More and more consumers are considering a brand’s ethical and sustainability practices in their purchasing decisions. According to Nielsen’s report, this will affect consumer spending. 73% of millennials and 66% of customers worldwide are willing to pay more for sustainable products. This growing demand is seen especially in the fashion sector and among young consumers. Nearly half (43%) of Gen Z fashion consumers are actively seeking out and choosing brands they trust for sustainable practices.
With this in mind, fashion consumers, especially younger consumers, should be wary of the deceptive practices applied by many companies that try to “greenwash” using sustainability trends without actually delivering on their commitments. I’m starting to notice more and more.
Even global multi-brand fashion conglomerates like H&M can no longer cut corners on empty promises. Brands have been sued this year on greenwashing accusations, in which the lawsuit capitalizes on consumer interest in sustainability and “environmentally friendly” products through massive and potentially misleading marketing. I claim that
Recently, Boohoo, another fast-fashion giant popular among Gen X and Gen Z, swung against greenwashing after launching a “sustainable capsule” at a time when the principles of fast fashion production were far from sustainable. I received a viral online backlash.
It seems that the more respected a brand is, the higher the rate of fall from grace. The luxury industry in particular is no stranger to this level of scrutiny.
luxury consumers are watching
Just a few years ago, Burberry was accused of burning $37 million worth of merchandise without donating or recycling it. Meeting social and environmental responsibility standards continues to be a challenge for luxury brands, and many brands like Louis Vuitton are under the microscope when it comes to their environmental and social impact.
Many luxury brands have set goals to improve their practices, such as reducing the greenhouse gas emissions generated by their operations, but the problem is that they are not on track to meet those goals. There is no published evidence as to whether Their reputation is at risk.

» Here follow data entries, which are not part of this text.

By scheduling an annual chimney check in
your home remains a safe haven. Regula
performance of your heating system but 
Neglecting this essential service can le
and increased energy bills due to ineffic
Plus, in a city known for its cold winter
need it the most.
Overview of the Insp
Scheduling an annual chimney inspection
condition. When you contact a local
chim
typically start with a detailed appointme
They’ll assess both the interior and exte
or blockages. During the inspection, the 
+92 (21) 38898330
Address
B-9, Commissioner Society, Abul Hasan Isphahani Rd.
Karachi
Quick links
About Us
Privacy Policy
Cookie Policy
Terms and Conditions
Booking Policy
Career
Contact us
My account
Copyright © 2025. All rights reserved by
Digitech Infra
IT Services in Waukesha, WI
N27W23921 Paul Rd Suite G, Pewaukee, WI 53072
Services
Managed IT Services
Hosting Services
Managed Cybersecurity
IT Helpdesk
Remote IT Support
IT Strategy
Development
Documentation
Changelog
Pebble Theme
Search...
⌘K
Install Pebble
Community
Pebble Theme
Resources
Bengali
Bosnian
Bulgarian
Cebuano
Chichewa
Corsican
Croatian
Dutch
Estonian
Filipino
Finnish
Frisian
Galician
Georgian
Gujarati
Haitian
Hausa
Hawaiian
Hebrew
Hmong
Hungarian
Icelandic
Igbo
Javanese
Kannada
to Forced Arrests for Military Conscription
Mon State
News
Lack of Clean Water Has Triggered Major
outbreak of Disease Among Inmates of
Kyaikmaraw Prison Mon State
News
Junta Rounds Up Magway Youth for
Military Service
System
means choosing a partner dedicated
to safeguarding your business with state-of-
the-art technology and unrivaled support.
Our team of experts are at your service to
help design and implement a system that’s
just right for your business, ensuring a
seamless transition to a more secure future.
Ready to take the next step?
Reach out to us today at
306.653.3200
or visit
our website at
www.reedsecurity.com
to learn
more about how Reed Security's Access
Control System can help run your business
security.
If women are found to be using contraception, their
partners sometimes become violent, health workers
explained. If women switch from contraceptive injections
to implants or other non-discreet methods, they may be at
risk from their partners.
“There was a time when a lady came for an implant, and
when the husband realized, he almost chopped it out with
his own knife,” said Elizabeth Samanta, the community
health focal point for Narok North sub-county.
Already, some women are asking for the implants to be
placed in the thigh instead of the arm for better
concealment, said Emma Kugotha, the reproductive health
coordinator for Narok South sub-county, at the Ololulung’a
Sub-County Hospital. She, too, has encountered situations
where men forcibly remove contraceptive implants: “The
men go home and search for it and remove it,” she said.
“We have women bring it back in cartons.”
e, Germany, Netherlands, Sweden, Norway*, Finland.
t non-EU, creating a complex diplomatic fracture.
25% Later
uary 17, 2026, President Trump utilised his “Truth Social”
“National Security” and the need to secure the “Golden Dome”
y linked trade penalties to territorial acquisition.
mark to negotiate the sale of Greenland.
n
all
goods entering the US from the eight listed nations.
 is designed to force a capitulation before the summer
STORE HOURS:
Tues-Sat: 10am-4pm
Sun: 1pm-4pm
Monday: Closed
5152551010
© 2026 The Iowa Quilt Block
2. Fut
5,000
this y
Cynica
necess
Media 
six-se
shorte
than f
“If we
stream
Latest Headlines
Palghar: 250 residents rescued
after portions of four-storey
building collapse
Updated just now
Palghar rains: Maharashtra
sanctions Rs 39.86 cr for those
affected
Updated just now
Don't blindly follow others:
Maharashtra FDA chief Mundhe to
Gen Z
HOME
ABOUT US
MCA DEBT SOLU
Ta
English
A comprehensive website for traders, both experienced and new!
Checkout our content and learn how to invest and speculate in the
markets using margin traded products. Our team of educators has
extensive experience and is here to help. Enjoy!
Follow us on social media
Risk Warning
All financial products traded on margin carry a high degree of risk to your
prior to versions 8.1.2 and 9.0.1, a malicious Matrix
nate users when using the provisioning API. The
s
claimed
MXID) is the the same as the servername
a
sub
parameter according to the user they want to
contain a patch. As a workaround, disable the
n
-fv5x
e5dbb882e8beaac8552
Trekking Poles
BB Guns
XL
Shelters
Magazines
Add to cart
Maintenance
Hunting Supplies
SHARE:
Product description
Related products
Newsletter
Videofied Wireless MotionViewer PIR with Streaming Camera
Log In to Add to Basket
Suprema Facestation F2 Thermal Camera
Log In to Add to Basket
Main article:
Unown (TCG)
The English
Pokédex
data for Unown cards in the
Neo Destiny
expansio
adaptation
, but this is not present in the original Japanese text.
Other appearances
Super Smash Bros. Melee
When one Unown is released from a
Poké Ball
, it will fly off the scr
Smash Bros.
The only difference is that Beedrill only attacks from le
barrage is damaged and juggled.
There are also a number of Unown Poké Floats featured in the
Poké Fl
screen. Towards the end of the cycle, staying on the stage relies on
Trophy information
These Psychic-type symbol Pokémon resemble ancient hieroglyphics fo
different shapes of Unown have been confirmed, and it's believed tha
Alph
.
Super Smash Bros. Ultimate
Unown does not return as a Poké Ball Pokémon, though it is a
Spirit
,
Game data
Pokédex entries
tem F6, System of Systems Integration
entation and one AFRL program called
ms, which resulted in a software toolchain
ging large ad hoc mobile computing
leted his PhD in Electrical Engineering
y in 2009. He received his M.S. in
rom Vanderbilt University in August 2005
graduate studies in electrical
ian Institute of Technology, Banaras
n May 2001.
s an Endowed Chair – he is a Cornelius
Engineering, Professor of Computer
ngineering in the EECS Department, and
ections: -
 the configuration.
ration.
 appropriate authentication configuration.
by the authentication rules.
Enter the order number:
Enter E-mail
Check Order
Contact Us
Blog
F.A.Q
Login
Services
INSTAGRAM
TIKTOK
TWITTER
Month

Reputation is everything on the luxury circuit. If a luxury brand wants to protect itself from a customer base that is increasingly wary of deceptive practices, incorporating provable sustainability into its business model through verifiable data can turn its sustainability efforts into simple good intentions. It must be shown that it exceeds
Around the world, there is a huge push for greener practices. While there are many luxury brands with good intentions in meeting the demand for better sustainability, the challenge is often that tracking progress against green goals within existing systems is very complex. It lies in the fact that
This is where blockchain comes into play.
New consumer demands require new solutions
Innovative new technology helps luxury brands digitize and automate their supply chain networks. For example, blockchain can help track, trace and verify the sustainability of luxury goods with immutable authenticability, ensuring product sustainability and protecting reputation in the eyes of consumers. An interesting solution for brands that understand the importance of
Trust is a key component of customer loyalty, and today’s consumers want tangible proof from luxury brands before buying an ad. Only 18% of his Euro consumers say they trust public bodies to verify their green claims, and just 14% of participants say the same about private auditors. . Given this increasingly environmentally conscious customer base, building brand loyalty requires ensuring that your products are sustainable and that the products consumers buy align with these values. I need to find a way to prove it.
Consumer concerns about greenwashing stem from brands’ lack of transparency about their practices. This is where blockchain can provide a record of the full history of a product, verifying that the product a consumer purchases is verifiably sustainable. You can provide your customers with an accurate record and build brand trust and customer loyalty. This is important for customers who want to ensure that they buy sustainable products. Implementing blockchain technology in the direct-to-consumer realm could dramatically change the way brands communicate with their customers, making the investment in luxury brands seem well worth it.
passport to the future
Another area where luxury brands are looking to increase transparency and ensure provenance is digital product passports. These digital certificates allow customers to access product data records and history via mobile device applications. As a blockchain-powered tool, customers can track the lifecycle of their products from creation to sale, verifying the source of the materials used and the market in which they are sold. Protect them from greenwashing accusations. They meet the growing needs of buyers, whether they are Gen Z or Gen X.
Demonstrating sustainability practices through real, concrete initiatives is non-negotiable for luxury brands today. They also need to understand the importance of a consumer-centric approach and a personalized online experience. Bain & Company predicts that online will become the most prevalent channel for personal luxury goods by 2025, accounting for up to 30% of the global market, followed by retailers (26-28%) and outlet stores (13-15%). %).
A new generation of digital native buyers expect intuitive and modern online experiences, as much as they value brand authenticity and integrity. This is unlikely to be a temporary trend. Proving sustainability is essential to engaging the next generation of tech-savvy and environmentally conscious consumers if luxury brands want to thrive in the long term. By turning to innovative technologies like blockchain, luxury brands can secure their place among the next generation.